Simon Kinberg had been trying to make a new version of the series for a while, and Peele was the first person to be floated as producer and host for this new Twilight Zone who seemed appropriate for the job. His touch is evident in the first two episodes of the new hour-long series, despite the fact that neither feature him as writer or director. Alex Rubens (Community, Key and Peele) wrote and Owen Harris (Black Mirror’s “San Junipero”) directed “The Comedian,” while Glen Morgan (The X-Files) and Marco Ramirez (Daredevil, The Defenders) wrote and Greg Yaitanes (House, Banshee) directed “Nightmare.” But with Peele as a calm, capable host, there’s a sense of being led into the show’s weird alternate reality by someone who knows the way.

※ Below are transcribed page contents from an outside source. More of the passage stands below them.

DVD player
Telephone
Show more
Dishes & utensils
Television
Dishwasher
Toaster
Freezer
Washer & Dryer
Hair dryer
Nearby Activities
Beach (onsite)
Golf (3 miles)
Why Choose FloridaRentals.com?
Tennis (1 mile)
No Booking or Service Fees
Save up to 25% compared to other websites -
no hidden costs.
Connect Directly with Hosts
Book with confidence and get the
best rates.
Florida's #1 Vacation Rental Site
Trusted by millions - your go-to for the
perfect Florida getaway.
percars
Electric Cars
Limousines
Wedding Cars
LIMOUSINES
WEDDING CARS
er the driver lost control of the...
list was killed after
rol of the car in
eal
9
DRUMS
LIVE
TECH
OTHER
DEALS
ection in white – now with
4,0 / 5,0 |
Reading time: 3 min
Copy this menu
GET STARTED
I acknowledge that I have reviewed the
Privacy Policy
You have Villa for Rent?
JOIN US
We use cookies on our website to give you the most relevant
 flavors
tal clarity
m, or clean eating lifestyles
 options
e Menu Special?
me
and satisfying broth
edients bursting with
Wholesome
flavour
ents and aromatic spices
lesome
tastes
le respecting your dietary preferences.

These two premiere episodes — “The Comedian,” in which Kumail Nanjiani stars as a stand-up comic whose rise to fame comes at an outrageous price, and “Nightmare at 30,000 Feet,” with Adam Scott as a man whose ego and good intentions form a dangerous cocktail while aboard a plane — feel like The Twilight Zone. Each story deals with consequences and personal responsibility. These are morality plays, just as Serling’s original installments were, and like the best of Serling’s episodes these feature layers of interpretation that push each story beyond the most superficial reading.

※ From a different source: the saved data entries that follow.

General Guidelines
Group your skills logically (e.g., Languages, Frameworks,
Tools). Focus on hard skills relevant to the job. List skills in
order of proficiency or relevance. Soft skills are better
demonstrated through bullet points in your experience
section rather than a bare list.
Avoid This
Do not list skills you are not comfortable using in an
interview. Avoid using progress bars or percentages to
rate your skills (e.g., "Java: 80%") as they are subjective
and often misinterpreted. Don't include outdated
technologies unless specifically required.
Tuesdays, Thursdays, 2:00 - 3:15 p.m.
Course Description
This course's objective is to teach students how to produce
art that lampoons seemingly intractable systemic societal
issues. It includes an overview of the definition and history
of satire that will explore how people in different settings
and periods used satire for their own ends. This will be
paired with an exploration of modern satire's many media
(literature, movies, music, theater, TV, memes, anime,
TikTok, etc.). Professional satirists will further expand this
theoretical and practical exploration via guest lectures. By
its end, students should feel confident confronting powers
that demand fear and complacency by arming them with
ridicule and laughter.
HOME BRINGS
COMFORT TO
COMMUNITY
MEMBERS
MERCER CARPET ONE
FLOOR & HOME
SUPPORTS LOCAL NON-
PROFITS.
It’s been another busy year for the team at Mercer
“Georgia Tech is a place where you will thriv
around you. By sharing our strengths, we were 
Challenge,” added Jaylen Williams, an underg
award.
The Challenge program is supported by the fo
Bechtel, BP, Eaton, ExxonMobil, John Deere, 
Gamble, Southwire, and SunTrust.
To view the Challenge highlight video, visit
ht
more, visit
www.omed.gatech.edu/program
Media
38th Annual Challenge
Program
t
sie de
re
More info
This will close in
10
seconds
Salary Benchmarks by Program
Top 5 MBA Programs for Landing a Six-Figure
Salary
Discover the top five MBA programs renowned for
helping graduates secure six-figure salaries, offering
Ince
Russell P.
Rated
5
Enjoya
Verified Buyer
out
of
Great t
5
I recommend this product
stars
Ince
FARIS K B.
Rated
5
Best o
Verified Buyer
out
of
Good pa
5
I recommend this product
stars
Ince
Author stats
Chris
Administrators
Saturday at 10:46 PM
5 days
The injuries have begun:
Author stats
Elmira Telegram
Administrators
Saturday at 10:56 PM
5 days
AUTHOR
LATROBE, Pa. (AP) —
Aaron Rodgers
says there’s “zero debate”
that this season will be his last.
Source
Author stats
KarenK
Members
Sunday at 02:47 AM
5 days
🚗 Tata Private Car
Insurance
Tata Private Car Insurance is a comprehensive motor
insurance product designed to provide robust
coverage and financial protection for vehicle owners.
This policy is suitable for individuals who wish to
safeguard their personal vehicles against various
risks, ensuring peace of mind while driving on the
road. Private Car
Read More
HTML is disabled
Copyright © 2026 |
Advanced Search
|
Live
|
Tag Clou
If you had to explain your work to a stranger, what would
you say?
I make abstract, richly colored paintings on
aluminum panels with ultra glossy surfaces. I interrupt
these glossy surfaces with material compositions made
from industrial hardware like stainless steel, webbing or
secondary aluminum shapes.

I responded more to “The Comedian,” in part thanks to Nanjiani’s well-pitched performance as a comedian whose career is tainted by bitterness and frustration even before a legendary comedy figure (an excellent Tracy Morgan, channelling Dave Chappelle) offers him a path to fame. The episode begins immediately with an overtly political rant before dodging into territory that is more powerful than any single-minded partisan screed. As Nanjiani’s character makes some very bad decisions, “The Comedian” tackles popular “canceling” culture, social media, and the price of fame — which may be a note that resonates personally for both Peele and Nanjiani.
The tone and pace immediately place the show in the Twilight Zone, even as the visual style, which uses wide lenses to emphasize a sense of distorted reality and to isolate the primary characters, establishes a distinct identity for Peele’s incarnation of the show.
The debut episodes are not entirely successful, however. The half-hour format was ideal for the show’s setup-twist-payoff construction. A few hour-long episodes from the show’s fourth season are standouts. (“On Thursday We Leave for Home” is the most obvious choice.) Still, an hour was often too much weight to balance on the show’s pulpy veneer
To be brief, these new episodes are too long. “The Comedian” suffers from a too-repetitive setup that steps too gingerly through the concept. And while “Nightmare at 30,000 Feet” is an appropriate update to Richard Matheson’s script for the aforementioned William Shatner episode, with a concept that leans entirely on Adam Scott’s very good performance, it indulges with a coda that feels as if it comes from an entirely different narrative space than the rest of the episode. The hour-long format makes these two episodes feel more safe than they should — there’s extra time to second-guess, and to normalize the twisting concepts.
Even with that in mind, the two premiere episodes of Peele’s Twilight Zone are effective, and relevant. This is not an extended fan-service endeavor, and while these two hours certainly nod to the series’ past (particularly in “Nightmare”) this revival immediately demonstrates that The Twilight Zone can be as viable now as it was 70 years ago, and that Jordan Peele is the best choice to take us there.
The Twilight Zone episodes “The Comedian” and “Nightmare at 30,000 Feet” premiere on the streaming service CBS All Access on April 1.